J. debía estar muy molesto. No eran muchas las veces que coincidían al momento de cenar. Sus trabajos no eran los mejores, estaban sujetos a cambios de horario y las ocasiones en las que podían compartir un rato juntos no era más que la noche. Entendía que, de alguna desentrañable manera, para el menor era importante disfrutar de la comida en compañía mutua. Sabía que J. no era un buen cocinero, pero se tomaba la molestia de preparar algo comestible para ambos y el que E. no se preocupara en ser puntual le hería, tanto sus sentimientos como su orgullo. Claro que el rubio lo sabía pero no podía hacer mayor cosa para cambiar esa situación.

Al igual que empezó a comer sin darse cuenta, terminó de idéntica manera y concluyó la última comida del día con el mutismo usual. Se encaminó a la sala y se recostó en el suelo, acompañado de algunas mantas, la televisión y el incesante bullicio de la ciudad en inagotable movimiento. El rubio se preguntó dónde estaría el castaño. Desde que entró no lo había visto y no parecía estar en la casa. Estaría en el cuarto quizás.

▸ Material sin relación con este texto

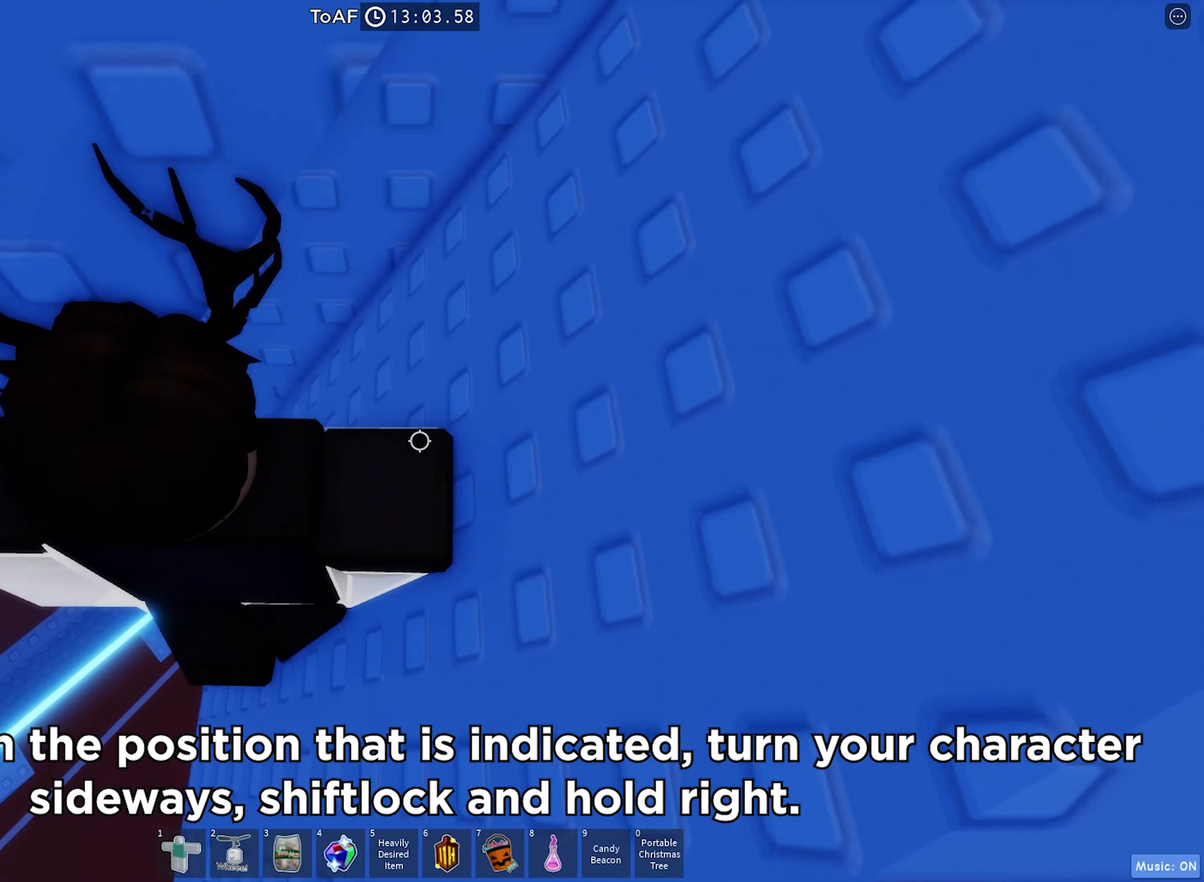
{"keys": [], "events": [[66, "w", "down"], [216, "w", "up"], [316, "a", "down"], [333, "w", "down"], [400, "a", "up"], [450, "w", "up"]]}
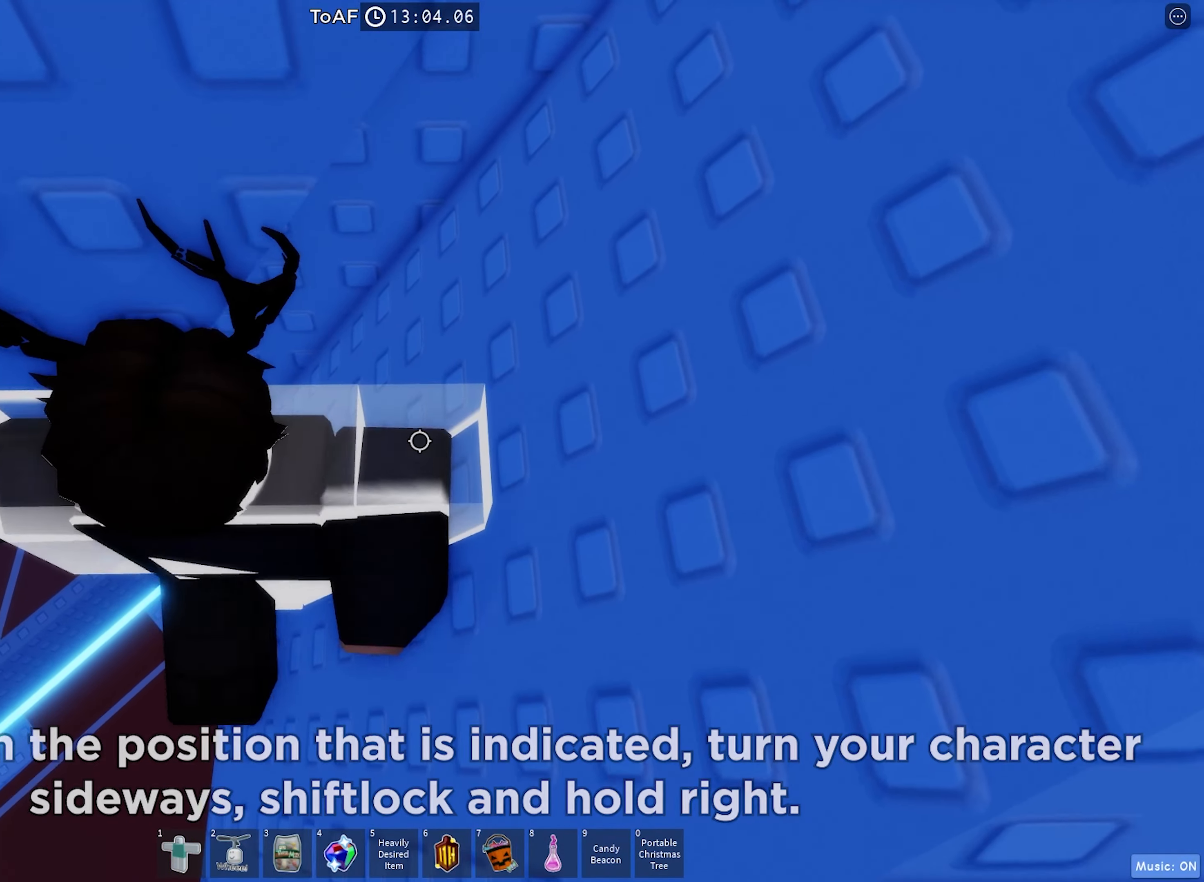
{"keys": [], "events": [[133, "w", "down"], [266, "w", "up"], [300, "shift", "down"], [416, "shift", "up"]]}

Sólo de recordar eso, sintió escalofríos correr por todo su sistema nervioso. Desde inicios de la estadía en ese piso, los dos habían sido obligados a auxiliarse. Era un domicilio equipado con lo necesario ya que contaba con una cocina, baño, sala, dos habitaciones, luz eléctrica, cable y agua potable. Pero poco tiempo después de empezar a convivir juntos, una de las camas se rindió bajo el peso del rubio y se desplomó en plena madrugada, alertando a J. que corrió en su ayuda. Inmediatamente después, E. intentó descansar en el sofá, pero luego de tres días con un dolor insoportable en su nuca desistió de dicha idea. No tenían suficiente dinero como para comprar una cama nueva y ya les había tomado mucho trabajo encontrar a alguien con quien compartir un piso que no superase a sus presupuestos. Fue ahí cuando el castaño tuvo la brillante idea de repartirse la que quedaba. Él dormiría a un lado y E. al otro. Le aseguró que no habría problemas: él no roncaba ni se movía de su puesto al dormir, pero lo que vino más tarde no se lo pudo imaginar ninguno de los dos.

 

Comenzó a soplar una brisa, lo necesariamente fría como para colarse por las hendiduras de la puerta y las ventanas, logrando que los dientes de E. castañearan al punto de sacarlo de sus pensamientos. Pasados unos minutos, decidió que era hora de apagar el televisor y refugiarse en alguna parte si no quería morir de una hipotermia y con el culo congelado. Y esa “parte” consistía única y exclusivamente en el intento de aposento, que a pesar de aguantar las eventualidades del clima, ofrecía una apariencia patética. Para su bendición o maldición, era el único sitio de resguardo. Tratando de alejar segundos pensamientos o de caer en la cuenta de muchas cosas que evitaba a consciencia, sacudió su cabeza e ingresó en el viejo dormitorio.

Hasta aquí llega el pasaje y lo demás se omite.